Ring rolling is an established metal forming process for high strength metal rings used in industrial sectors such as aerospace, electricity generation and oil and gas extraction. Currently it is not possible to produce shaped rings without dedicated tooling for each part, often leading to wasted material, energy and machining cost. Work on Ring Rolling within the Use Less group has focused on ways to produce a wider range of ring shapes with a single 'flexible' tool set.
Flexible Ring Rolling Machine
Chis Cleaver has developed prototype 12-axis machine with a novel tooling arrangement for rolling of shaped rings. Rings of up to 1m diameter are cold rolled in soft aluminium and lead with a variety of inner and outer radial profiles. The project builds on experiments with an earlier flexible ring rolling machine for rolling modelling clay and finite element simulations of the process. (Figure)
In addition, a novel sensing technique has been developed under the closed loop control of metal forming processes project. This has enabled production of rings with variable wall thickness and curvature around the circumference for the first time.
Precision guided flexible forming
This project examines the closed-loop control of geometry and properties for high value metal component manufacture.The aim of the project is to develop world-leading fundamental understanding of flexible metal forming technology, while identifying and demonstrating its commercial value.
Manufacturing involves only three types of processes - adding, changing or removing material. 'Metal Bashing' - changing the shape of metal components without removal or additions - is easily over-looked or even derided as the 'ugly duckling' of manufacturing technology, yet continues to be central to UK manufacturing, and always will be: jet engines, medical scanners, cars, high-rise offices and contemporary industrial equipment all depend on metal forming, both to define component geometries and to create the properties such as strength and toughness which determine product performance.
"Globally we use 25 times more steel than any other metal - in the UK our consumption drives production of 500kg of steel per person per year - and every steel product has been shaped by several metal forming processes."
Despite great excitement over additive processes such as 3D printing, metal forming will never be replaced, because the high-performance properties of steel, wrought aluminium and other key metals can only be developed as a result of careful control of deformation and temperature over time. Globally we use 25 times more steel than any other metal - in the UK our consumption drives production of 500kg of steel per person per year - and every steel product has been shaped by several metal forming processes. Inevitably, metal forming processes are therefore central to the production of a third of all manufactured exports from the UK which are in total worth over £75bn. However, the tools required for forming metal components are custom-made for each application at great cost, so metal forming is often expensive unless used in mass production, yet the drivers for development of future high-value UK manufacturing require increased flexibility and smaller batch sizes without sacrificing either the accuracy or properties of metal parts.

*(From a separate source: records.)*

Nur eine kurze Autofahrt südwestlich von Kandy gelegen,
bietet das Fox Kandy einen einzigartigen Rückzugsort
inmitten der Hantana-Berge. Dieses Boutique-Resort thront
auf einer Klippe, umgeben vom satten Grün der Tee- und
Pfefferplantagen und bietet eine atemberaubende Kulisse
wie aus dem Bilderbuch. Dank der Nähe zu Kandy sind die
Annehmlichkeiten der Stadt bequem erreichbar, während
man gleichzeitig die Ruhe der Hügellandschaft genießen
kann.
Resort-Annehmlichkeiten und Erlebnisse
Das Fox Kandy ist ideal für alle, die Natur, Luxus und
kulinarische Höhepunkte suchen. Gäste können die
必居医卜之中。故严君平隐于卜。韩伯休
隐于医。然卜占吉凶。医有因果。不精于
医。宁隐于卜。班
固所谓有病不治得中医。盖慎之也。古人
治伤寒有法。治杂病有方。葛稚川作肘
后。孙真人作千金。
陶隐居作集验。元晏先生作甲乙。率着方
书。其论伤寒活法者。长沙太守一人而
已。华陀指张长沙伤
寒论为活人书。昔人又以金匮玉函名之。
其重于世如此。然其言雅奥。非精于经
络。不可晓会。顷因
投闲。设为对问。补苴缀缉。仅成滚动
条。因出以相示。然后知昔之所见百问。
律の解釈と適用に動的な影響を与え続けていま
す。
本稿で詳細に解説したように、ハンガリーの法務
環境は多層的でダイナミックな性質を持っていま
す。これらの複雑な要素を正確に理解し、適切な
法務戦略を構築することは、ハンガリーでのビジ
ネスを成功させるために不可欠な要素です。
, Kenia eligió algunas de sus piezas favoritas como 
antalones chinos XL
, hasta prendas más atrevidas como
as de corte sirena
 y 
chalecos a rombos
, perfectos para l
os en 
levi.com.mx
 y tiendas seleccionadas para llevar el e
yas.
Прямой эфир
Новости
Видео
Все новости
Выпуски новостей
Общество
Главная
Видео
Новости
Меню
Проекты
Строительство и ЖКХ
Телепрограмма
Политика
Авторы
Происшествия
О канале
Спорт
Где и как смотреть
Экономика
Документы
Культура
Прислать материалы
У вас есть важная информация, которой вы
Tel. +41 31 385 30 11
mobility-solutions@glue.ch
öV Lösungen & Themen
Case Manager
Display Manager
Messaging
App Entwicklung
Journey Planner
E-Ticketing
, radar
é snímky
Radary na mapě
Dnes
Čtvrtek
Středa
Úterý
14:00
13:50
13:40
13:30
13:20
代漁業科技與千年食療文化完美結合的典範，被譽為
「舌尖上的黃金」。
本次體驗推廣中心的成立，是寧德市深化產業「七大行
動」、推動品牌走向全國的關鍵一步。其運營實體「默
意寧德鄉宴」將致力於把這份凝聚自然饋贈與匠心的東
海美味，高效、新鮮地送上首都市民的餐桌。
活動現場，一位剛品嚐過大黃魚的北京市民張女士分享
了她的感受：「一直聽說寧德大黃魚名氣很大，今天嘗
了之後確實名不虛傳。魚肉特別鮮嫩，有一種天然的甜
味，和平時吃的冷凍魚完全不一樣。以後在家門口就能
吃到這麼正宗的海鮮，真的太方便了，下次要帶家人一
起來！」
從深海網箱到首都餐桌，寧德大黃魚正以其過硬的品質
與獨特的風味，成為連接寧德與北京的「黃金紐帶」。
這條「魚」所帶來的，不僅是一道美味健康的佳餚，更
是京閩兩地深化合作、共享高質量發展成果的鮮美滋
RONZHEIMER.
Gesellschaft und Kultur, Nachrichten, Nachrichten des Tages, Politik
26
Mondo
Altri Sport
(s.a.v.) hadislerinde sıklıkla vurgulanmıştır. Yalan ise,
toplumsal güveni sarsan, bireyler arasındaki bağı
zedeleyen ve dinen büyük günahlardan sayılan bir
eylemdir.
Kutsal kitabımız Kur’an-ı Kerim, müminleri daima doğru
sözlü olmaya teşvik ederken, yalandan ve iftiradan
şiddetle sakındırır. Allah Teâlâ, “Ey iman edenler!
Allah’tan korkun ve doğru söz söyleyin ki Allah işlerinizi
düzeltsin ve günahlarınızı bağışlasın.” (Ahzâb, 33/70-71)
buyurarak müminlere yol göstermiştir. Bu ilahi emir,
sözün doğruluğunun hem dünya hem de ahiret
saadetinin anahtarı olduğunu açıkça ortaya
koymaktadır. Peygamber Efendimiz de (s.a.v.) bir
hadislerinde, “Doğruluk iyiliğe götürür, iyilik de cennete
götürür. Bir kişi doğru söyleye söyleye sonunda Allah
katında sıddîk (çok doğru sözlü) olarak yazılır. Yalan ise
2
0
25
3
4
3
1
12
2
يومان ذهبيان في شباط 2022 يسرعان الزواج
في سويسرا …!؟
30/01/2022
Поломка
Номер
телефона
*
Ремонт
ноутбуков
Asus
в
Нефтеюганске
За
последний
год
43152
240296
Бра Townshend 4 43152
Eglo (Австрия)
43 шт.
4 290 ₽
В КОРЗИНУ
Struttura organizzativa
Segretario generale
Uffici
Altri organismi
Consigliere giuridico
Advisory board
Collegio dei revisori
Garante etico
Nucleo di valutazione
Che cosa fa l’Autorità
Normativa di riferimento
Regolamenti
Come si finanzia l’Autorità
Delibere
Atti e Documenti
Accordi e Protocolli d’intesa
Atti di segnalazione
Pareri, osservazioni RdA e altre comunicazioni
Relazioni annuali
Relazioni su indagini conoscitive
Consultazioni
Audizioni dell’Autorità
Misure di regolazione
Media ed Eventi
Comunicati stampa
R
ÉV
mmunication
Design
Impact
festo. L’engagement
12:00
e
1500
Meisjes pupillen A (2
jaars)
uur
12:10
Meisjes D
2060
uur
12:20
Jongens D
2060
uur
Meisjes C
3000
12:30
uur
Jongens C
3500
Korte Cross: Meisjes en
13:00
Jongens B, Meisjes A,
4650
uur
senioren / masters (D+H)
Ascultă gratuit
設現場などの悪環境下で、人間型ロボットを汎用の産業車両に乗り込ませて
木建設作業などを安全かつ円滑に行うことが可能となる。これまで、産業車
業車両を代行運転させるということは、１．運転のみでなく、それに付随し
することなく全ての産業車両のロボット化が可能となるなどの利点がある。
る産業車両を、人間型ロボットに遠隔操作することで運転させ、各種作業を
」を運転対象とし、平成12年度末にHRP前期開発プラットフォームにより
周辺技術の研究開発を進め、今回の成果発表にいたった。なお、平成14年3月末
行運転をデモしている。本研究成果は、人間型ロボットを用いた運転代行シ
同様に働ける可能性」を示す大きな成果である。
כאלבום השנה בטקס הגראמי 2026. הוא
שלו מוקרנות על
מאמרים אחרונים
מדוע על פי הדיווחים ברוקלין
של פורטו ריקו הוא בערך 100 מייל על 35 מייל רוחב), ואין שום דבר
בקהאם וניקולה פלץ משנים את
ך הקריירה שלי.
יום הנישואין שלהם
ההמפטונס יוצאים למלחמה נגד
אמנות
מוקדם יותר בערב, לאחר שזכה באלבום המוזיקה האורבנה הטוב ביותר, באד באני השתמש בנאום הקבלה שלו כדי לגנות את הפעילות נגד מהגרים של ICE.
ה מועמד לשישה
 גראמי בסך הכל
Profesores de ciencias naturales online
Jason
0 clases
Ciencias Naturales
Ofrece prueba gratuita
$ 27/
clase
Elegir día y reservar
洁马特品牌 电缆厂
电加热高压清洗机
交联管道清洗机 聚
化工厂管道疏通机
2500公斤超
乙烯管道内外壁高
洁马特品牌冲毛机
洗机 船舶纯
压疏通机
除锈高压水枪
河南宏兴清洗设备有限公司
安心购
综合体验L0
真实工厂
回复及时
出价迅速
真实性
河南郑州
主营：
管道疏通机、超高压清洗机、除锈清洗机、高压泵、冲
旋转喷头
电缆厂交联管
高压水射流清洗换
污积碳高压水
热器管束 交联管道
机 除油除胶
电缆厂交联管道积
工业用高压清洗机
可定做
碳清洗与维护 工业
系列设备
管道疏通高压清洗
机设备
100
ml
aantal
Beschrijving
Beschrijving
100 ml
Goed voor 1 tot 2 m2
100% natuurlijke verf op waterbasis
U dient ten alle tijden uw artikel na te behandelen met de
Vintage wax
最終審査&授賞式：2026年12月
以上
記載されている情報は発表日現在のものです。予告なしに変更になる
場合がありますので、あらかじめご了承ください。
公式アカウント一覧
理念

In the past twenty years, several research labs around the world have responded to this challenge and explored the design and development of novel flexible metal forming equipment. However these processes have largely failed to move from the lab into industrial use, due to a lack of precision and a failure to guarantee product microstructure and properties. Recent developments in sensors, actuators, control theory and mathematical modelling suggest that both problems could potentially be overcome by use of closed-loop control, and in work leading to this proposal, we have demonstrated the first online use of a stereo-vision camera in a flexible sheet metal forming process to provide the feedback needed to control the final shape of the sheet precisely. This has shown us that closed-loop control of forming is possible and valuable, but involves a trade-off between product quality, process flexibility and production speed.
This project brings together four disciplines, previously un-connected in the area of flexible forming, to explore this trade-off and develop the key knowledge underpinning future development of commercially valuable flexible metal forming equipment: mechanical design of novel equipment; control-engineering in both time and space; materials science of metal forming; fast mathematical process modelling. We aim to link design, metallurgy and modelling to control engineering, in order to identify and demonstrate the opportunity for developing and applying flexible forming.
Model Flexible Ring Rolling
This machine has 11 degrees of freedom and was, at the time, probably the world’s most flexible ring rolling machine. It deforms plasticene rings of around 120mm diameter through two roll bites, each of which comprises an outer forming roll, and two other rolls which can move with two degrees of freedom each relative to the forming roll. The two forming rolls move outwards together, so the centre of the deforming ring remains stationary. The design of the machine is described here, and it has been built to explore a wide range of machine configurations with the aim of achieving nearer net shape production of low volume high value rings.